En France, la situation évolue souvent positivement par l'action des nombreuses associations, Eau Secours, Eau Bien Commun et des collectifs citoyens. Certes, à Lyon ou à Toulouse, les usagers ont essuyé des revers, les Veolia et consorts conservant encore leur position. Mais dans le reste du pays, la gestion publique progresse. Depuis Grenoble à la fin des années 90, les régies publiques ont regagné du terrain sans une seule fois être remises en cause. Paris, Castres, Viry-Châtillon, Nice, Montpellier en sont des exemples. Les gestionnaires publics se sont enfin constitués en réseau en 2012. France Eau Publique, le réseau des gestionnaires publiques de l'eau, défend l'intérêt public face à la Fédération des gestionnaires privés (FP2E). Ce réseau mutualise son expertise et le savoir-faire publics.

Souvent, ce sont les usagers et des élus ruraux isolés comme dans l’agglomération de Montpellier qui ont fini par renverser le cours de l'histoire. Encore dans le Pays de Gex, les comités ATTAC et la Coordination Eau Bien Commun ont permis par leur expertise de faire basculer en régie publique une agglomération entière. Plus récemment en Côte d'Or, un collectif Eau Bien commun et des élus, minoritaires au point de départ, ont bloqué une délégation au privé à la Communauté Ouche et Montagne. Chaque fois, les résistances citoyennes ne font pas seulement avancer la gestion publique mais marquent des points sur la question du droit à l'eau et sur l'amélioration de la qualité de l'eau et du service.

A chaque fois, l’argent auparavant dédié aux dividendes et remontées financières aux holdings est dorénavant consacré à la lutte contre les fuites, à l'entretien des sources, à la protection des captages et même parfois à conversion à l'agriculture biologique en amont des champs de captages. Mieux encore, des tarifications selon les usages (vitaux, de confort, de luxe, professionnels...) sont étudiés et la gratuité de compteurs ou des abonnements au domicile principal deviennent possibles.

Il y a 15 ans, la France comptait 34 000 services de l'eau et de l'assainissement des eaux usées. 12 000 d'entre eux étaient gérés par le privé. Aujourd'hui, nous comptons avec les fusions de collectivités et syndicats intercommunaux 31 000 services, seulement 6 300 sont encore en contrat avec le privé (source FP2E 2018). L'engagement citoyen et les exemples concrets de passage du privé au public ont servi et serviront encore de point d'appui.
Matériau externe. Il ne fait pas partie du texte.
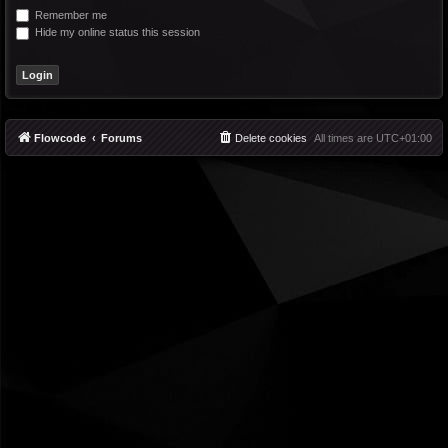
Remember me
Hide my online status this session
Flowcode
Forums
Delete cookies
All times are
UTC+01:00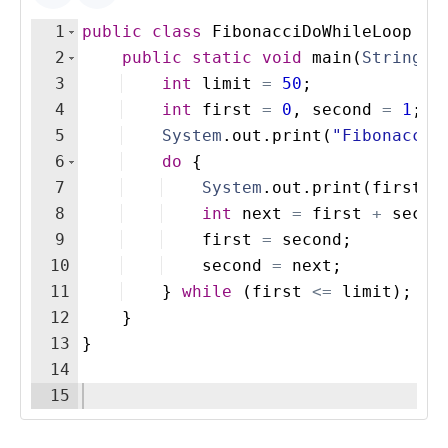
1
public
class
FibonacciDoWhileLoop
{
2
public
static
void
main
(
String
[
]
3
int
limit
=
50
;
4
int
first
=
0
, 
second
=
1
;
5
System
.
out
.
print
(
"Fibonacci 
6
do
{
7
System
.
out
.
print
(
first
+
8
int
next
=
first
+
secon
9
first
=
second
;
10
second
=
next
;
11
}
while
(
first
<=
limit
)
;
12
}
13
}
14
15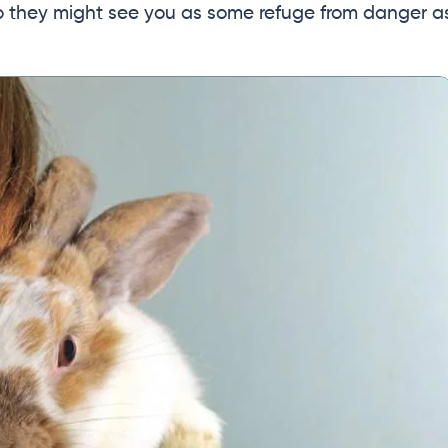
So they might see you as some refuge from danger a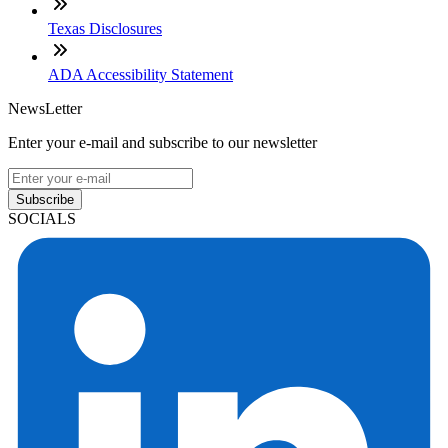
Texas Disclosures
ADA Accessibility Statement
NewsLetter
Enter your e-mail and subscribe to our newsletter
Subscribe
SOCIALS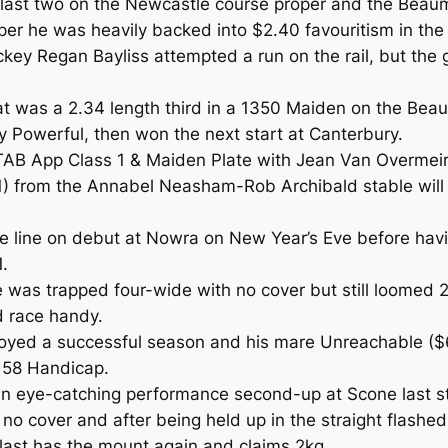
e last two on the Newcastle course proper and the Beau
oper he was heavily backed into $2.40 favouritism in th
jockey Regan Bayliss attempted a run on the rail, but th
mat was a 2.34 length third in a 1350 Maiden on the Bea
ty Powerful, then won the next start at Canterbury.
TAB App Class 1 & Maiden Plate with Jean Van Overmeire
11) from the Annabel Neasham-Rob Archibald stable will
 line on debut at Nowra on New Year’s Eve before havi
.
 was trapped four-wide with no cover but still loomed 20
d race handy.
joyed a successful season and his mare Unreachable ($
 58 Handicap.
 an eye-catching performance second-up at Scone last s
 no cover and after being held up in the straight flash
last has the mount again and claims 2kg.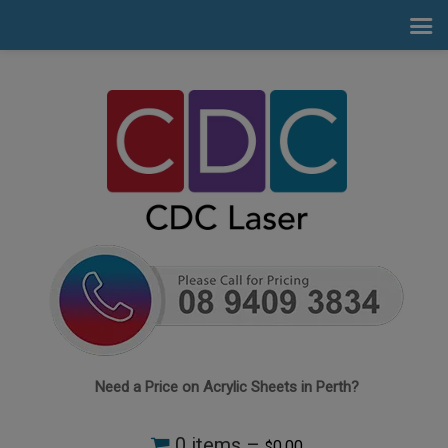
Need a Price on Acrylic Sheets in Perth?
0 items –
0.00
$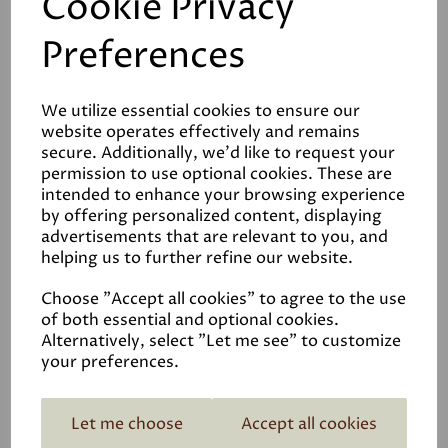
Cookie Privacy
Preferences
We utilize essential cookies to ensure our
Reviews
website operates effectively and remains
secure. Additionally, we'd like to request your
Video
permission to use optional cookies. These are
intended to enhance your browsing experience
by offering personalized content, displaying
Data Sheets
advertisements that are relevant to you, and
helping us to further refine our website.
Choose "Accept all cookies" to agree to the use
of both essential and optional cookies.
Alternatively, select "Let me see" to customize
your preferences.
Related Products
Let me choose
Accept all cookies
A l’Assemblée, nous ne trouvons que les député.e.s insoumis.es pour déposer des projets en faveur du droit à l'eau et de la gestion publique. Ainsi, Bastien Lachaud défendait une proposition de loi constitutionnelle le 1er février 2018 rejetée par la majorité LREM. A Bruxelles et Strasbourg, nos futurs parlementaires européens auront fort à faire, pour arracher des victoires. Le droit à l’eau est l’un de ces combats qu’il faudra mener.

Les militants de la gestion publique et citoyenne de l'eau ne baissent pas les bras. Ils gardent en mémoire que « L'eau est l'égal de l'air que l'on respire et du rayon de soleil, elle ne peut faire l'objet d’accaparements à des fins privées. L'eau c'est la vie. » Danièle Mitterrand, Latche, 23 août 2011.